Vierteljahrshefte für Zeitgeschichte 59 (2011), 2

Titel der Ausgabe 
Vierteljahrshefte für Zeitgeschichte 59 (2011), 2
Weiterer Titel 

Erschienen
München 2011: Oldenbourg Verlag
Erscheint 
vierteljährlich
Preis
Jahresabo: 66 €, Stud.abo: 38 € Mitgl.abo. hist. u pol. Fachverbände: 52,80 €, Online-Zugang: 66 €, Print- und Online-Abo 66 €

 

Kontakt

Institution
Vierteljahrshefte für Zeitgeschichte
Land
Deutschland
c/o
Redaktion Vierteljahrshefte für Zeitgeschichte Institut für Zeitgeschichte, Leonrodstraße 46b, 80636 München, vfz@ifz-muenchen.de
Von
Jaroschka, Gabriele

Liebe Listenmitglieder,

in der eben erschienenen Ausgabe der Vierteljahrshefte für Zeitgeschichte unterzieht Johannes Hürter, Historiker am Institut für Zeitgeschichte, die vom Außenministerium beauftragte Studie "Das Amt und die Vergangenheit" einer eingehenden wissenschaftlichen Prüfung. Lesen Sie seine kritischen Bemerkungen!
Ihr Oldenbourg Wissenschaftsverlag

Inhaltsverzeichnis

Aufsätze

Johannes Hürter: Das Auswärtige Amt, die NS-Diktatur und der Holocaust. Kritische Bemerkungen zu einem Kommissionsbericht

Die Historikerkommission zur Aufarbeitung der NS-Vergangenheit des Auswärtigen Amts hat mit dem Buch „Das Amt und die Vergangenheit“ für einiges Aufsehen gesorgt. Dabei ist der substanzielle Ertrag gering, denn die Forschung war längst einig, dass der Auswärtige Dienst im NS-Herrschaftssystem kein „Fremdkörper“ war, sondern wie auch andere staatliche Institutionen dazu beitrug, eine rassistische Gewaltpolitik zu verwirklichen. Das vermeintlich Spektakuläre des Buches rührt daher, dass in ihm die Rolle des Auswärtigen Dienstes in der NS-Diktatur und besonders bei der Verfolgung und Ermordung der europäischen Juden stark vereinfacht und überzeichnet wird. Die Komplexitätsreduktion betrifft vor allem drei Bereiche: 1. Die diplomatische Elite wird als weitgehend homogener Block von Tätern beschrieben, ohne ihre Transformationsprozesse und Binnendifferenzierungen, besonders nach 1938, zu berücksichtigen. 2. Dem Auswärtigen Amt wird eine tragende, teilweise sogar leitende Funktion beim Holocaust zugesprochen, ohne die komplexen Zusammenhänge und Verläufe der „Endlösung“ sowie die Verantwortung der Haupttäter zu beachten. 3. Die NS-Unrechtspolitik und der Anteil des Auswärtigen Amts an ihr wird weitgehend auf den Holocaust beschränkt, während andere Verbrechenskomplexe vernachlässigt werden und die eigentliche Außenpolitik mit ihren negativen Konsequenzen ausgeklammert bleibt. Insgesamt bedeuten die pauschalen und nivellierenden Interpretationen des Kommissionsberichts einen deutlichen Rückschritt hinter die Bemühungen der Forschung, zu einem differenzierten Bild der nationalsozialistischen Diktatur und Gewaltpolitik zu gelangen. Dass stark vereinfachte Darstellungen der NS-Geschichte solchen Erfolg haben, sollte nicht allein der Zeitgeschichtsforschung zu denken geben.

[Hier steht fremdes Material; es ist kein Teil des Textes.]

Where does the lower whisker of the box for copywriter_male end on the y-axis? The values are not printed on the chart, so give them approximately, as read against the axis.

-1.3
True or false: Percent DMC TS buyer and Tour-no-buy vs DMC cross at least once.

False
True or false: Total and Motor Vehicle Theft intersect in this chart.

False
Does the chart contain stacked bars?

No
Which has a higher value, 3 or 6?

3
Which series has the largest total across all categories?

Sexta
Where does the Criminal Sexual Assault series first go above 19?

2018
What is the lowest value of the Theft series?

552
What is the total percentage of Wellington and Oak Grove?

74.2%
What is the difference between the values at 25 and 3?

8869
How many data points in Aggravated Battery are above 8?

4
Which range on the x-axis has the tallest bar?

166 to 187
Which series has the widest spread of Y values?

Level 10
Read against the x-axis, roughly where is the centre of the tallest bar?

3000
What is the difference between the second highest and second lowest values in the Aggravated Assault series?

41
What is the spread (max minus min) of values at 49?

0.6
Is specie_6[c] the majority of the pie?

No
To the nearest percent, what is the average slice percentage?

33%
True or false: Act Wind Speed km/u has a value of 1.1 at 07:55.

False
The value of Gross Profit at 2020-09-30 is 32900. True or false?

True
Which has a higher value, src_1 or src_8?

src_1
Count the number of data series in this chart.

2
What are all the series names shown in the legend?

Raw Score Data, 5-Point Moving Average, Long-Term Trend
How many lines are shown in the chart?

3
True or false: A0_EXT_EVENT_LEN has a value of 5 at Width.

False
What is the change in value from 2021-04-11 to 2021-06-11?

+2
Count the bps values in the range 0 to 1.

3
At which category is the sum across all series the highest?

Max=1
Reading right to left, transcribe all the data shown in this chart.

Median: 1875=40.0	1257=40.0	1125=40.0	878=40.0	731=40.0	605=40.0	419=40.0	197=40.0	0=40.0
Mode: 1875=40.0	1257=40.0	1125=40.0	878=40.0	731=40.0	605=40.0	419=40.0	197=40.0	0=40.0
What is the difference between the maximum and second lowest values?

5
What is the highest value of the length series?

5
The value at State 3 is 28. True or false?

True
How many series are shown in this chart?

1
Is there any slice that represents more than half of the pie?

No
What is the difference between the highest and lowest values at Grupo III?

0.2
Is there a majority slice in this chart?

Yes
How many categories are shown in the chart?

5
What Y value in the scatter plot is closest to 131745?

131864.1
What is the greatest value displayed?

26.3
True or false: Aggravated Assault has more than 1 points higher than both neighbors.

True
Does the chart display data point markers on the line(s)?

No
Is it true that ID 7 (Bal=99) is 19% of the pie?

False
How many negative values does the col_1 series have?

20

Johannes Hürter, German Foreign Office, the Nazi Dictatorship and the Holocaust. Critical Remarks about a Commission Report

The Commission of Historians Dealing with the German Foreign Office´s Nazi Past has caused quite a stir with the book “Das Amt und die Vergangenheit” [The Foreign Office and the Past]. The substantive gain is however limited, for there has long been agreement among researchers that the Foreign Office was not “alien” to the Nazi system of government, instead contributing to the implementation of a racist policy of violence just like other state institutions. The supposed spectacular dimension of the book stems from the fact that it oversimplifies and exaggerates the role of the Foreign Service during the Nazi dictatorship, especially with regard to the persecution and extermination of the European Jews. The reduction in complexity mostly concerns three areas: 1. The diplomatic elite is described as an overwhelmingly homogeneous block of perpetrators without taking its transformation processes and inner differentiations into account (especially those after 1938). 2. The Foreign Office is ascribed with a major, sometimes even leading role in the Holocaust without consideration for the complex interrelationships and processes of the “Final Solution” as well as the responsibility of the main perpetrators. 3. Nazi persecution policy and the share of the Foreign Office in it is mostly limited to the Holocaust, while other mass crimes are neglected and actual foreign policy and its negative consequences remain excluded. On the whole the blanket and generalising interpretations of the commission report represent a clear setback for the efforts of research to accomplish a differentiated view of the National Socialist dictatorship and policy of violence. The fact that such simplifying accounts of Nazi history are so successful should not only worry researchers of contemporary history.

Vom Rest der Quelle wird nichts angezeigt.